[Bounding box coordinate data]
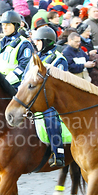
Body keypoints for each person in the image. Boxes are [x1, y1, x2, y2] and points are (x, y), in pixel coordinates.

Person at [31, 26, 68, 167]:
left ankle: (58, 152)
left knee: (50, 116)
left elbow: (60, 84)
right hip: (34, 95)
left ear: (47, 41)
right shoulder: (36, 57)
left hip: (52, 98)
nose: (36, 43)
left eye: (38, 41)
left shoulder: (59, 59)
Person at [0, 10, 34, 89]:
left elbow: (24, 67)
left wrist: (4, 82)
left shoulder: (24, 44)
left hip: (14, 86)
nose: (4, 27)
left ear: (16, 26)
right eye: (3, 24)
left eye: (8, 24)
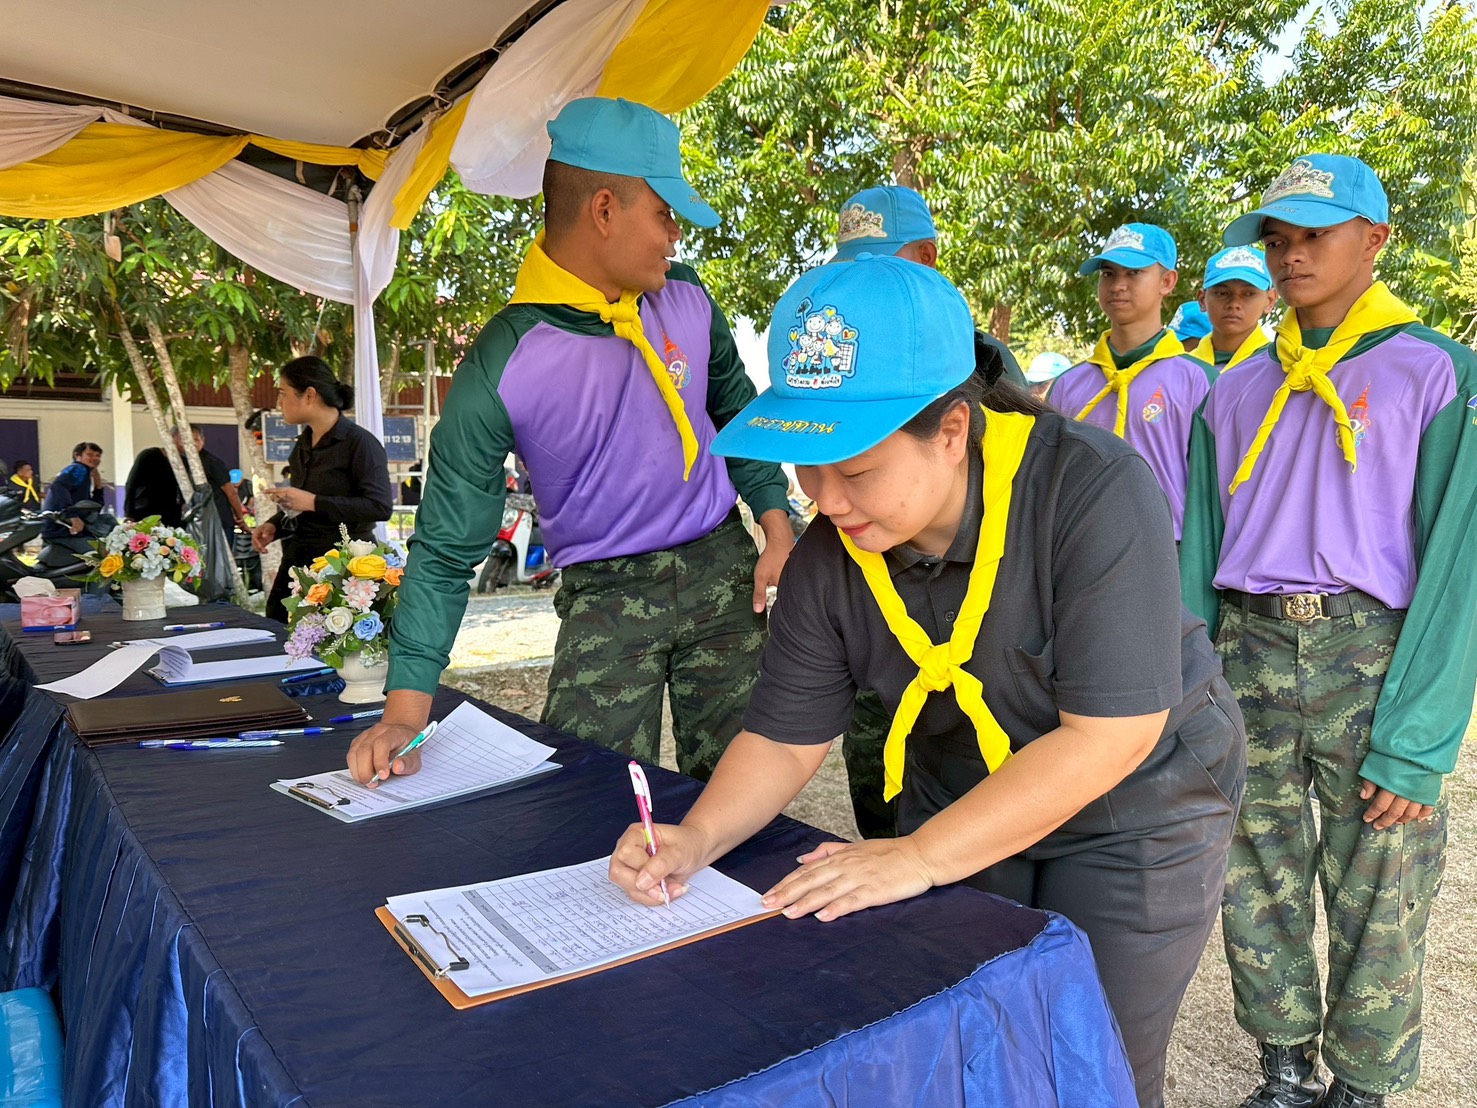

• **TASK BRIEF**
Quote exactly, and only, the lines from the one containing "left eye: (38, 41)" through the last line of the records above, both included; leave out any pictures.

• **SOLUTION TO THE PROBLEM**
left eye: (38, 41)
left shoulder: (59, 59)
Person at [0, 10, 34, 89]:
left elbow: (24, 67)
left wrist: (4, 82)
left shoulder: (24, 44)
left hip: (14, 86)
nose: (4, 27)
left ear: (16, 26)
right eye: (3, 24)
left eye: (8, 24)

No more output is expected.